All of the data below is to be printed again exactly.

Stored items
+---+

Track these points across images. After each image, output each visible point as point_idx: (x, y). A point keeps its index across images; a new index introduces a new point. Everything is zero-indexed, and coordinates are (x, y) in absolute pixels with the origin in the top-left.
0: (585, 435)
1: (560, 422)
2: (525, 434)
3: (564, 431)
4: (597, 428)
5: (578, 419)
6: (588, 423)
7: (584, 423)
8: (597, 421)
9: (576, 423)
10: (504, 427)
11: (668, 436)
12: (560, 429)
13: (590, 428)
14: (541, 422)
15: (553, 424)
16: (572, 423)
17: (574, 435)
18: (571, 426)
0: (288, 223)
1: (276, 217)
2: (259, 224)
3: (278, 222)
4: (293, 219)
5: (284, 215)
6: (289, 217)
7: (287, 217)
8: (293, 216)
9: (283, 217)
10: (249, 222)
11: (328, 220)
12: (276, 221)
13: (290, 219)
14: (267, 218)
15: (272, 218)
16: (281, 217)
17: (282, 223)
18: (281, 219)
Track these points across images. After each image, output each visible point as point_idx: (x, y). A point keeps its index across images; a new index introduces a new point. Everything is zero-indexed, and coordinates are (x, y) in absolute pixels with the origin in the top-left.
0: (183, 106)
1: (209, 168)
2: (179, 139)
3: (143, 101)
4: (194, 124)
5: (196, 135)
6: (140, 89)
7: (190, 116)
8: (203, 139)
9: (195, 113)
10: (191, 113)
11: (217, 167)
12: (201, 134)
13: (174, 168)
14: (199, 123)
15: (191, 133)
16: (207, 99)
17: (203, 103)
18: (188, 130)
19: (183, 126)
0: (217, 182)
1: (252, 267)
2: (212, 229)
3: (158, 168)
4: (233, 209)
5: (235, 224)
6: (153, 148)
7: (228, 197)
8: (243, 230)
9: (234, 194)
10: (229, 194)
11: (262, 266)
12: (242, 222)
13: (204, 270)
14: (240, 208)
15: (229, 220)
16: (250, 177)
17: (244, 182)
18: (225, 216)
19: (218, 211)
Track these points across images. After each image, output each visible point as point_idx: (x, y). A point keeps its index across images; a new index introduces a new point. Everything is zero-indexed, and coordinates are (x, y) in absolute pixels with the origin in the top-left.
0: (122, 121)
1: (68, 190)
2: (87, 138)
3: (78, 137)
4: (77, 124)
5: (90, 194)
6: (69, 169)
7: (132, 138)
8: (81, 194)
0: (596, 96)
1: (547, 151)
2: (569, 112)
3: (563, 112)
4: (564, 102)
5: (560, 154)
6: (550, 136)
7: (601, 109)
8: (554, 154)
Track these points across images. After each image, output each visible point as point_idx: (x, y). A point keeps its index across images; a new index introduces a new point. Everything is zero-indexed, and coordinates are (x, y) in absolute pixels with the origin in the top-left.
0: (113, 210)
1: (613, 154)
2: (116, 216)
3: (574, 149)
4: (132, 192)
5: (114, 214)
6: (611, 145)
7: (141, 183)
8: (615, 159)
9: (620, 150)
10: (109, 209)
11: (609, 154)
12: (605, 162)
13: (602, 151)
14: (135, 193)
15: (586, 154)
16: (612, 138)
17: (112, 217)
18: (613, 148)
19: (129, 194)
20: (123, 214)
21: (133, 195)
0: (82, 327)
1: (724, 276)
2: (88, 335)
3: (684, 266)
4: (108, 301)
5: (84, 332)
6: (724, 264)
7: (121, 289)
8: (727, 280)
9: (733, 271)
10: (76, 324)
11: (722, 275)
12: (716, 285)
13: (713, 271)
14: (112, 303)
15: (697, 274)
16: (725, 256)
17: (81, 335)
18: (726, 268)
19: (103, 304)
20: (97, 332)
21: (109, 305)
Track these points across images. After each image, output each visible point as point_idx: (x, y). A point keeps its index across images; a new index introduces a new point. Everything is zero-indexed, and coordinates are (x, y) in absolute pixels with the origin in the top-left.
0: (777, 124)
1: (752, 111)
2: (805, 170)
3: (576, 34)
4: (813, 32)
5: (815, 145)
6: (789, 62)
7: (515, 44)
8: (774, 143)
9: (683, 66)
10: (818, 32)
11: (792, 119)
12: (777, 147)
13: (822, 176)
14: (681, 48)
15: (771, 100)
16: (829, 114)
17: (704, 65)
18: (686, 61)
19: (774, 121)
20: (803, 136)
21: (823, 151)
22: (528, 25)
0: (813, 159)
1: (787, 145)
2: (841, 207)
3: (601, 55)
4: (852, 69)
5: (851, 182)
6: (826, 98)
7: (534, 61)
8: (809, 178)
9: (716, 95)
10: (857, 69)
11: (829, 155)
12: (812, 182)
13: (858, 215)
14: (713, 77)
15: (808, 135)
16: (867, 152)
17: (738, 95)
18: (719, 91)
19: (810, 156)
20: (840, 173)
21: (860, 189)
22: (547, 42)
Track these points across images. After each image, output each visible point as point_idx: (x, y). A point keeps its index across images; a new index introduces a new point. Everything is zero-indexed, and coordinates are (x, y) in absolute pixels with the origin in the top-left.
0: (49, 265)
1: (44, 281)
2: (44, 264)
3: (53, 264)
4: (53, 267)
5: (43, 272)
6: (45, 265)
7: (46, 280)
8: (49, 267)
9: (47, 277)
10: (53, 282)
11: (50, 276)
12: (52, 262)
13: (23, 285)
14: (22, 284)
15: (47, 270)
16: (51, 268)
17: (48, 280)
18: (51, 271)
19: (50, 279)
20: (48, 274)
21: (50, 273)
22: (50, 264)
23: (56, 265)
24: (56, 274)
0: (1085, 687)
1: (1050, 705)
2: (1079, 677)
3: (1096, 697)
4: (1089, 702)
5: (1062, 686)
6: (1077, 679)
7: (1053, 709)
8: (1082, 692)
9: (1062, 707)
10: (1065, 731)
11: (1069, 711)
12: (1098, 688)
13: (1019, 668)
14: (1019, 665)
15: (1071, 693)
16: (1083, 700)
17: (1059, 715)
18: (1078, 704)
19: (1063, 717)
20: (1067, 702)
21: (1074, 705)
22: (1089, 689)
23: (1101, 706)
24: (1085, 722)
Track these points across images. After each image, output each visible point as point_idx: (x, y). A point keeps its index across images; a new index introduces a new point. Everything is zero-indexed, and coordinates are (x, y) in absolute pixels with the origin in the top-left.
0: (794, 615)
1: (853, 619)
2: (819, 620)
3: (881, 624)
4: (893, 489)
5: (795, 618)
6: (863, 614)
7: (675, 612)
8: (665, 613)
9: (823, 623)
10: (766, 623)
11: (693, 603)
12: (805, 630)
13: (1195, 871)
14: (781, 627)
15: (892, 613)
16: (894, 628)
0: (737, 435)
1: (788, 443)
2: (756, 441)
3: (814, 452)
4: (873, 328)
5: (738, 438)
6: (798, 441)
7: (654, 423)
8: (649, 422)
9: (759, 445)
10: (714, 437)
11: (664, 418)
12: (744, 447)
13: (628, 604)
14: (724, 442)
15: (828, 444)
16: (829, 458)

+---+

▸ RESULT FOR THIS EXERCISE
Track these points across images. After each image, output each visible point as point_idx: (x, y). A point keeps its index across images; a new index introduces a new point. Everything is zero-indexed, and coordinates are (x, y) in absolute pixels with the origin in the top-left.
0: (585, 435)
1: (560, 422)
2: (525, 434)
3: (564, 431)
4: (597, 428)
5: (578, 419)
6: (588, 423)
7: (584, 423)
8: (597, 421)
9: (576, 423)
10: (504, 427)
11: (668, 436)
12: (560, 429)
13: (590, 428)
14: (541, 422)
15: (553, 424)
16: (572, 423)
17: (574, 435)
18: (571, 426)
0: (288, 223)
1: (276, 217)
2: (259, 224)
3: (278, 222)
4: (293, 219)
5: (284, 215)
6: (289, 217)
7: (287, 217)
8: (293, 216)
9: (283, 217)
10: (249, 222)
11: (328, 220)
12: (276, 221)
13: (290, 219)
14: (267, 218)
15: (272, 218)
16: (281, 217)
17: (282, 223)
18: (281, 219)
Track these points across images. After each image, output each visible point as point_idx: (x, y). A point keeps its index across images; a new index introduces a new point. Everything is zero-indexed, and coordinates are (x, y) in absolute pixels with the origin in the top-left.
0: (183, 106)
1: (209, 168)
2: (179, 139)
3: (143, 101)
4: (194, 124)
5: (196, 135)
6: (140, 89)
7: (190, 116)
8: (203, 139)
9: (195, 113)
10: (191, 113)
11: (217, 167)
12: (201, 134)
13: (174, 168)
14: (199, 123)
15: (191, 133)
16: (207, 99)
17: (203, 103)
18: (188, 130)
19: (183, 126)
0: (217, 182)
1: (252, 267)
2: (212, 229)
3: (158, 168)
4: (233, 209)
5: (235, 224)
6: (153, 148)
7: (228, 197)
8: (243, 230)
9: (234, 194)
10: (229, 194)
11: (262, 266)
12: (242, 222)
13: (204, 270)
14: (240, 208)
15: (229, 220)
16: (250, 177)
17: (244, 182)
18: (225, 216)
19: (218, 211)
Track these points across images. After each image, output each visible point as point_idx: (x, y). A point keeps its index across images; a new index introduces a new point. Everything is zero-indexed, and coordinates are (x, y) in absolute pixels with the origin in the top-left.
0: (122, 121)
1: (68, 190)
2: (87, 138)
3: (78, 137)
4: (77, 124)
5: (90, 194)
6: (69, 169)
7: (132, 138)
8: (81, 194)
0: (596, 96)
1: (547, 151)
2: (569, 112)
3: (563, 112)
4: (564, 102)
5: (560, 154)
6: (550, 136)
7: (601, 109)
8: (554, 154)
Track these points across images. After each image, output each visible point as point_idx: (x, y). A point keeps its index across images; a new index introduces a new point. Everything is zero-indexed, and coordinates are (x, y) in absolute pixels with the origin in the top-left.
0: (113, 210)
1: (613, 154)
2: (116, 216)
3: (574, 149)
4: (132, 192)
5: (114, 214)
6: (611, 145)
7: (141, 183)
8: (615, 159)
9: (620, 150)
10: (109, 209)
11: (609, 154)
12: (605, 162)
13: (602, 151)
14: (135, 193)
15: (586, 154)
16: (612, 138)
17: (112, 217)
18: (613, 148)
19: (129, 194)
20: (123, 214)
21: (133, 195)
0: (82, 327)
1: (724, 276)
2: (88, 335)
3: (684, 266)
4: (108, 301)
5: (84, 332)
6: (724, 264)
7: (121, 289)
8: (727, 280)
9: (733, 271)
10: (76, 324)
11: (722, 275)
12: (716, 285)
13: (713, 271)
14: (112, 303)
15: (697, 274)
16: (725, 256)
17: (81, 335)
18: (726, 268)
19: (103, 304)
20: (97, 332)
21: (109, 305)
Track these points across images. After each image, output each visible point as point_idx: (x, y). A point keeps its index across images; a new index introduces a new point. Everything is zero-indexed, and coordinates are (x, y) in absolute pixels with the origin in the top-left.
0: (777, 124)
1: (752, 111)
2: (805, 170)
3: (576, 34)
4: (813, 32)
5: (815, 145)
6: (789, 62)
7: (515, 44)
8: (774, 143)
9: (683, 66)
10: (818, 32)
11: (792, 119)
12: (777, 147)
13: (822, 176)
14: (681, 48)
15: (771, 100)
16: (829, 114)
17: (704, 65)
18: (686, 61)
19: (774, 121)
20: (803, 136)
21: (823, 151)
22: (528, 25)
0: (813, 159)
1: (787, 145)
2: (841, 207)
3: (601, 55)
4: (852, 69)
5: (851, 182)
6: (826, 98)
7: (534, 61)
8: (809, 178)
9: (716, 95)
10: (857, 69)
11: (829, 155)
12: (812, 182)
13: (858, 215)
14: (713, 77)
15: (808, 135)
16: (867, 152)
17: (738, 95)
18: (719, 91)
19: (810, 156)
20: (840, 173)
21: (860, 189)
22: (547, 42)
Track these points across images. After each image, output each visible point as point_idx: (x, y). A point keeps its index across images; a new index introduces a new point. Everything is zero-indexed, and coordinates are (x, y) in absolute pixels with the origin in the top-left.
0: (49, 265)
1: (44, 281)
2: (44, 264)
3: (53, 264)
4: (53, 267)
5: (43, 272)
6: (45, 265)
7: (46, 280)
8: (49, 267)
9: (47, 277)
10: (53, 282)
11: (50, 276)
12: (52, 262)
13: (23, 285)
14: (22, 284)
15: (47, 270)
16: (51, 268)
17: (48, 280)
18: (51, 271)
19: (50, 279)
20: (48, 274)
21: (50, 273)
22: (50, 264)
23: (56, 265)
24: (56, 274)
0: (1085, 687)
1: (1050, 705)
2: (1079, 677)
3: (1096, 697)
4: (1089, 702)
5: (1062, 686)
6: (1077, 679)
7: (1053, 709)
8: (1082, 692)
9: (1062, 707)
10: (1065, 731)
11: (1069, 711)
12: (1098, 688)
13: (1019, 668)
14: (1019, 665)
15: (1071, 693)
16: (1083, 700)
17: (1059, 715)
18: (1078, 704)
19: (1063, 717)
20: (1067, 702)
21: (1074, 705)
22: (1089, 689)
23: (1101, 706)
24: (1085, 722)
Track these points across images. After each image, output each visible point as point_idx: (x, y). A point keeps its index across images; a new index introduces a new point. Everything is zero-indexed, and coordinates are (x, y) in absolute pixels with the origin in the top-left.
0: (794, 615)
1: (853, 619)
2: (819, 620)
3: (881, 624)
4: (893, 489)
5: (795, 618)
6: (863, 614)
7: (675, 612)
8: (665, 613)
9: (823, 623)
10: (766, 623)
11: (693, 603)
12: (805, 630)
13: (1195, 871)
14: (781, 627)
15: (892, 613)
16: (894, 628)
0: (737, 435)
1: (788, 443)
2: (756, 441)
3: (814, 452)
4: (873, 328)
5: (738, 438)
6: (798, 441)
7: (654, 423)
8: (649, 422)
9: (759, 445)
10: (714, 437)
11: (664, 418)
12: (744, 447)
13: (628, 604)
14: (724, 442)
15: (828, 444)
16: (829, 458)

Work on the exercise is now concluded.